Os alauítas são um ramo do Islão Xiíta. São encarados como heterodoxos tanto por sunitas como por a maioria dos xiítas, mas apesar de tudo são mais próximos destes do que aqueles. Na Síria os alauítas constituem cerca de 10% da população, mas tanto a família Assad como grande parte da estrutura que o cerca, pertencem a este grupo.

Ainda dentro do Islão deve-se falar dos curdos. Em termos religiosos os curdos, que são cerca de 5% da população, são sunitas também, mas isso não significa um alinhamento automático com a oposição. A questão tem grandes aspectos religiosos, mas a identificação religiosa não explica tudo.

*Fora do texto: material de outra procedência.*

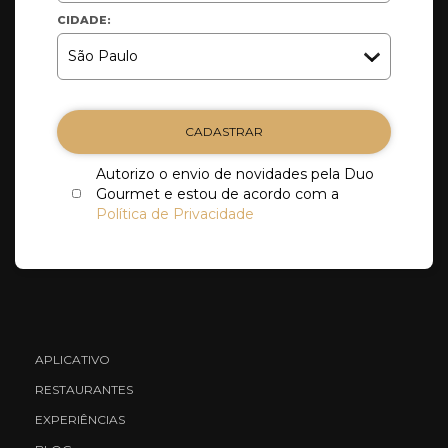
CIDADE:
CADASTRAR
Autorizo o envio de novidades pela Duo
Gourmet e estou de acordo com a
Política de Privacidade
APLICATIVO
RESTAURANTES
EXPERIÊNCIAS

Por fim, temos os cristãos. Cerca de 10% da população, há décadas que os cristãos encaram a Síria como um oásis de paz, progresso e estabilidade numa região volátil.


Sendo dominado por outra minoria religiosa, ao regime nunca interessou usar um discurso religioso e por isso o secularismo era ferozmente defendido em nome da unidade nacional. Não havia liberdade de expressão, é certo, nem liberdades políticas, mas havia liberdade de culto e não existiam problemas inter-religiosos.

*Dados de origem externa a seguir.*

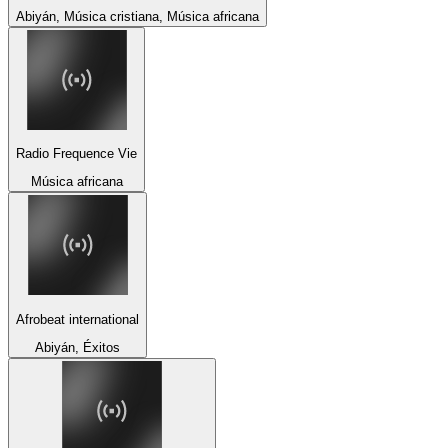
Abiyán, Música cristiana, Música africana
Radio Frequence Vie
Música africana
Afrobeat international
Abiyán, Éxitos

Os cristãos estão divididos em várias igrejas católicas e ortodoxas, mas no terreno as relações são normalmente próximas. Com o início do conflito os cristãos não aderiram à revolta e alguns dos seus representantes apoiaram clara e publicamente o regime. Com a intensificação das lutas esse apoio foi-se moderando com apelos ao fim da violência, mas é claro que uma boa parte da oposição identifica os cristãos como sendo aliados de Assad e há muita preocupação entre a comunidade cristã de que o fim do regime traga os mesmos problemas que se têm visto no Iraque desde a queda de Saddam.

O facto de os cristãos, por tradição, não terem milícias nem recorrerem à violência torna-os alvos fáceis e, nalgumas aldeias, obriga-os a alianças de ocasião, na maior parte dos casos com os alauítas, que são na esmagadora maioria fiéis ao regime e temem uma verdadeira limpeza étnica no caso de este cair. É de realçar que o ministro da Defesa, nomeado em Agosto de 2011, e por isso uma peça chave no combate à revolta, é cristão.
Assad com o Patriarca Ortodoxo-antioqueno da Síria

O cenário interno é este, e é também isto que ajuda a perceber a reacção dos países vizinhos, a começar pela Turquia. Depois de anos a tentar entrar na União Europeia, sem qualquer sucesso para apresentar, Ancara está a olhar para o que se passa no Médio Oriente e a dar sinais de se querer impor como a grande força da região. Os turcos são, na esmagadora maioria, muçulmanos sunitas e por isso não é de admirar que haja uma natural solidariedade com a oposição, que tem usado terreno turco para se reunir e planear os ataques ao regime.

Outra grande potência da região é a Arábia Saudita, que apesar de ser tudo menos democrática, tem apoiado os esforços da oposição para destronar Assad. A solidariedade saudita não chega, por exemplo, ao Bahrein, onde um regime dominado por sunitas é contestado pela maioria da população, que é xiíta.

É precisamente o contrário do que se passa com o Irão, a grande potência xiíta mundial, que apoia os revoltosos do Bahrein mas tem todo o interesse em manter o regime de Assad em Damasco.

A Síria é assim uma peça fundamental no jogo de influências entre o mundo xiíta, liderado por um Irão prestes a conseguir uma arma nuclear, e o mundo sunita, maioritário.

Ao lado da Síria reina o nervosismo no Líbano, onde cristãos, sunitas e xiítas vivem mais ou menos em iguais proporções. O Líbano é um país minúsculo, que durante anos viveu na órbita de Damasco. Mudanças na Síria seriam muito importantes para o Líbano, principalmente porque um regime sunita dificilmente permitira que o Irão continuasse a fornecer o Hezbollah, o partido xiíta que hoje em dia tem mais força em Beirute e que mais mostra os músculos a Israel.

Quanto a Israel, a outra potência a ter em conta na região, poderá até ver com bons olhos a instalação de um regime que ajude a controlar o Hezbollah, mas por outro lado as relações com Assad estavam relativamente pacificados, e nunca se sabe o que trará um Governo novo ou democraticamente eleito.